Beating WinMo #
Posted Monday 8th June 2009 07:59 GMT
In my possession, I have a fairly old HTC Touch running Windows Mobile 6.5 (no, it didn't come with that) which I expect to have running WinMo 7 prettymuch as soon as it comes out. I carry and use this phone every day. When it still ran the carrier's OS image, it was an unstable piece of garbage. The minute I flashed it to a generic image (and readded HTC's nice suite of addons), it became rock stable. I've had to reset it exactly once (and that was because of a bug in an app that *I* coded).
So, handset manufacturers, I think the lesson here is that if you stop letting the carriers futz with hardware drivers to lock things down, you won't have to complain about Windows Mobile being unstable.

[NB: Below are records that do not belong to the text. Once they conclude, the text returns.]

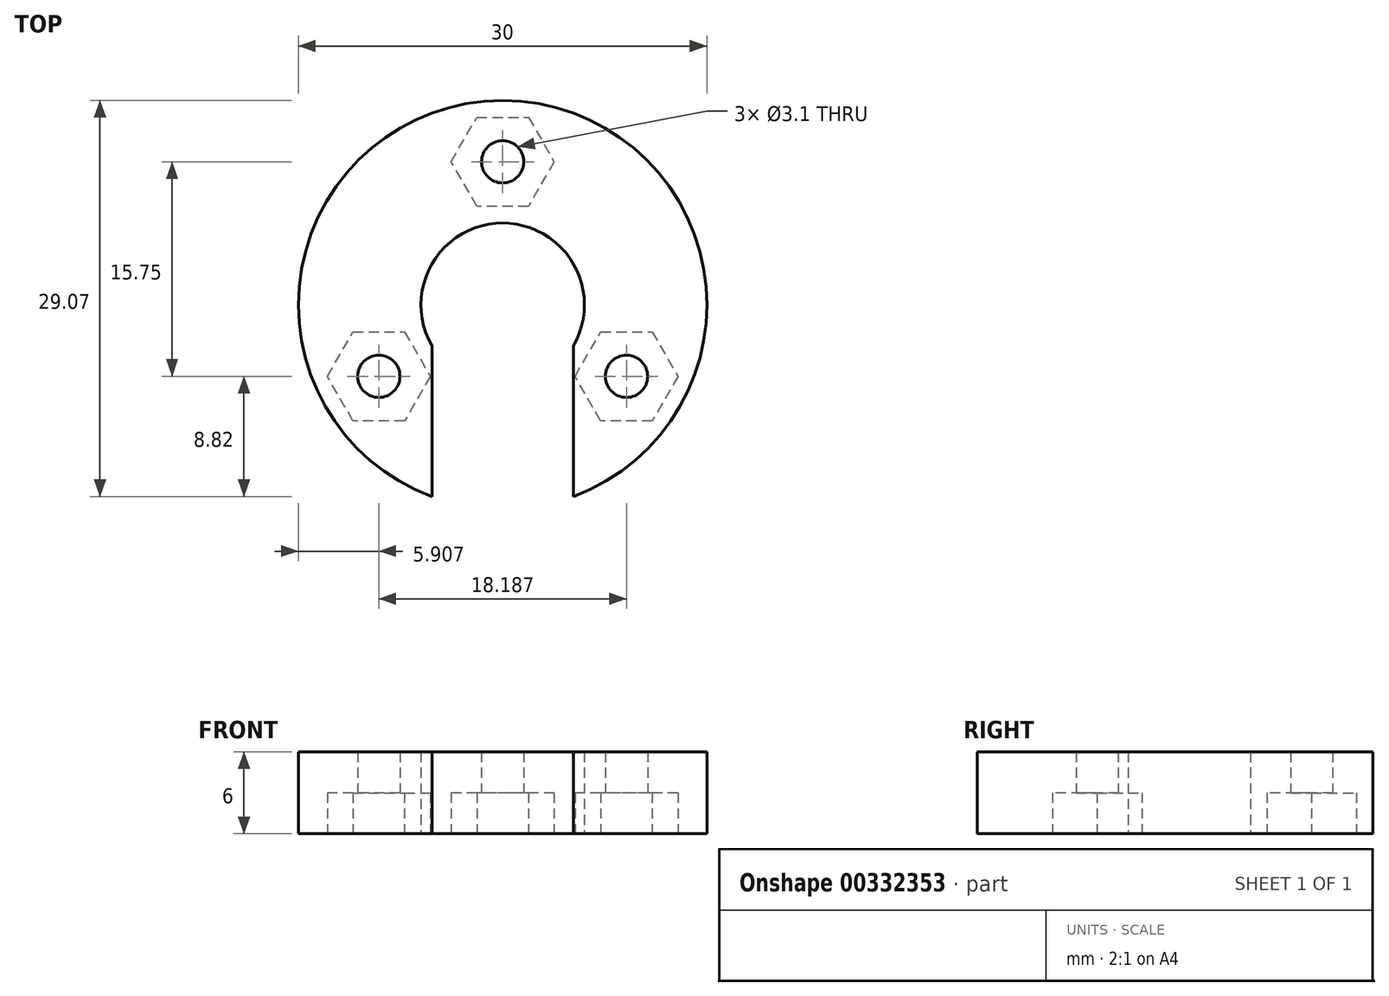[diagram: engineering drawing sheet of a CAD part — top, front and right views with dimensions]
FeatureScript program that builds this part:
annotation { "Feature Type Name" : "Feature", "Feature Type Description" : "" }
export const myFeature = defineFeature(function(context is Context, id is Id, definition is map)
    precondition{}
    {
        {
            var Q0;
            Q0=qCreatedBy(makeId("Top.planeOp"),FACE);
            var sketch = newSketch(context, id + "F0", { "sketchPlane" : qUnion([Q0])});
            skCircle(sketch, "E0", {"center": v(0, 0) * mm, "radius": 6 * mm});
            skCircle(sketch, "E1", {"center": v(0, 0) * mm, "radius": 15 * mm});
            skLineSegment(sketch, "E2", {"start": v(0, -6) * mm, "end": v(0, -15) * mm});
            skLineSegment(sketch, "E3.0", {"start": v(-5.2, -3) * mm, "end": v(-5.2, -14.07) * mm});
            skLineSegment(sketch, "E4.0", {"start": v(5.2, -3) * mm, "end": v(5.2, -14.07) * mm});
            skCircle(sketch, "E5", {"center": v(0, 10.5) * mm, "radius": 1.55 * mm});
            skCircle(sketch, "E6.1.0", {"center": v(-9.1, -5.25) * mm, "radius": 1.55 * mm});
            skCircle(sketch, "E6.2.0", {"center": v(9.1, -5.25) * mm, "radius": 1.55 * mm});
            skCircle(sketch, "E7.cCircle", {"center": v(0, 10.5) * mm, "radius": 3.27 * mm, "construction": true});
            skLineSegment(sketch, "E7.0", {"start": v(1.9, 7.22) * mm, "end": v(-1.9, 7.22) * mm});
            skLineSegment(sketch, "E7.1", {"start": v(-1.9, 7.23) * mm, "end": v(-3.78, 10.5) * mm});
            skLineSegment(sketch, "E7.2", {"start": v(-3.78, 10.5) * mm, "end": v(-1.9, 13.78) * mm});
            skLineSegment(sketch, "E7.3", {"start": v(-1.9, 13.78) * mm, "end": v(1.9, 13.78) * mm});
            skLineSegment(sketch, "E7.4", {"start": v(1.9, 13.78) * mm, "end": v(3.78, 10.5) * mm});
            skLineSegment(sketch, "E7.5", {"start": v(3.78, 10.5) * mm, "end": v(1.9, 7.22) * mm});
            skPoint(sketch, "E7.0.midPoint", {"position": v(0, 7.23) * mm});
            skLineSegment(sketch, "E8.1.0", {"start": v(-12.87, -5.25) * mm, "end": v(-10.98, -1.97) * mm});
            skLineSegment(sketch, "E8.1.1", {"start": v(-10.98, -8.52) * mm, "end": v(-12.87, -5.25) * mm});
            skLineSegment(sketch, "E8.1.2", {"start": v(-7.2, -8.53) * mm, "end": v(-10.98, -8.52) * mm});
            skLineSegment(sketch, "E8.1.3", {"start": v(-5.31, -5.25) * mm, "end": v(-7.2, -8.53) * mm});
            skLineSegment(sketch, "E8.1.4", {"start": v(-7.2, -1.97) * mm, "end": v(-5.31, -5.25) * mm});
            skLineSegment(sketch, "E8.1.5", {"start": v(-10.98, -1.97) * mm, "end": v(-7.2, -1.97) * mm});
            skLineSegment(sketch, "E8.2.0", {"start": v(10.98, -8.53) * mm, "end": v(7.2, -8.53) * mm});
            skLineSegment(sketch, "E8.2.1", {"start": v(12.87, -5.25) * mm, "end": v(10.98, -8.53) * mm});
            skLineSegment(sketch, "E8.2.2", {"start": v(10.98, -1.98) * mm, "end": v(12.87, -5.25) * mm});
            skLineSegment(sketch, "E8.2.3", {"start": v(7.2, -1.98) * mm, "end": v(10.98, -1.98) * mm});
            skLineSegment(sketch, "E8.2.4", {"start": v(5.31, -5.25) * mm, "end": v(7.2, -1.98) * mm});
            skLineSegment(sketch, "E8.2.5", {"start": v(7.2, -8.53) * mm, "end": v(5.31, -5.25) * mm});
            skSolve(sketch);
        }
        {
            var Q0;
            {var subQ0=sQuery(id+"F0.wireOp",EDGE,"E3.0");Q0=makeQuery(id+"F0.imprint","IMPRINT",FACE,{"disambiguationData":[TD([[makeQuery(id+"F0.imprint","IMPRINT",EDGE,{"derivedFrom":subQ0}),-1.0]])]});}
            extrude(context, id + "F1", {"entities" : qUnion([Q0]), "depth" : 6 * mm});
        }
        {
            var Q0;
            Q0=makeQuery(id+"F0.imprint","IMPRINT",FACE,{"disambiguationData":[TD([[makeQuery(id+"F0.imprint","IMPRINT",EDGE,{"derivedFrom":sQuery(id+"F0.wireOp",EDGE,"E6.2.0")}),-1.0]])]});
            var Q1;
            Q1=makeQuery(id+"F0.imprint","IMPRINT",FACE,{"disambiguationData":[TD([[makeQuery(id+"F0.imprint","IMPRINT",EDGE,{"derivedFrom":sQuery(id+"F0.wireOp",EDGE,"E5")}),-1.0]])]});
            var Q2;
            Q2=makeQuery(id+"F0.imprint","IMPRINT",FACE,{"disambiguationData":[TD([[makeQuery(id+"F0.imprint","IMPRINT",EDGE,{"derivedFrom":sQuery(id+"F0.wireOp",EDGE,"E6.1.0")}),-1.0]])]});
            extrude(context, id + "F2", {"entities" : qUnion([Q0, Q1, Q2]), "operationType" : NewBodyOperationType.ADD, "depth" : 6 * mm, "hasSecondDirection" : true, "secondDirectionOppositeDirection" : false, "secondDirectionDepth" : 3 * mm});
        }
    });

Contrast this to my fiancee's iPhone - which has been to the Apple Store twice for exchange because the Wifi chip arbitrarily decides that it hates life.
Android has a very legitimate chance at overtaking the "Casual Smartphone" market. You know, the one filled with TMobile Sidekicks and other featurephones masquerading as smartphones. It's already beaten S60 in the US because we don't have any S60 phones. At all. That leaves 3 market segments left. The Fashion Phone segment, which consists of the iPhone and select Blackberries, the Executive segment, which consists of primarily Blackberries, and the Utilitarian segment, which consists of all the people that buy Windows Mobile because it's a versatile computing platform with a braindead simple development environment (as well as the excessive inherent customizability).
Fashion Phone Segment - Android doesn't stand a chance until a celeb trades their Blackberry in for one. The iPhone portion of this segment is almost untouchable because Android is missing the logo.
Executive Segment - Not a bloody fucking chance here, either, because the thing won't connect to RIM's mail server and the fractured handset manufacturers won't be sending sales reps to golf courses.
Utilitarian Segment - They have a shot here. They need to make the devkit easier to use (Drag and drop Visual Studio style easy to use, because that's what Windows Mobile has) and build the same vast, varied array of software and developers that WinMo has. Every aspect of the phone has to be user customizable, users should be able to freely update the OS (within reason), and the fucking carriers need to be prevented from making crippling customizations.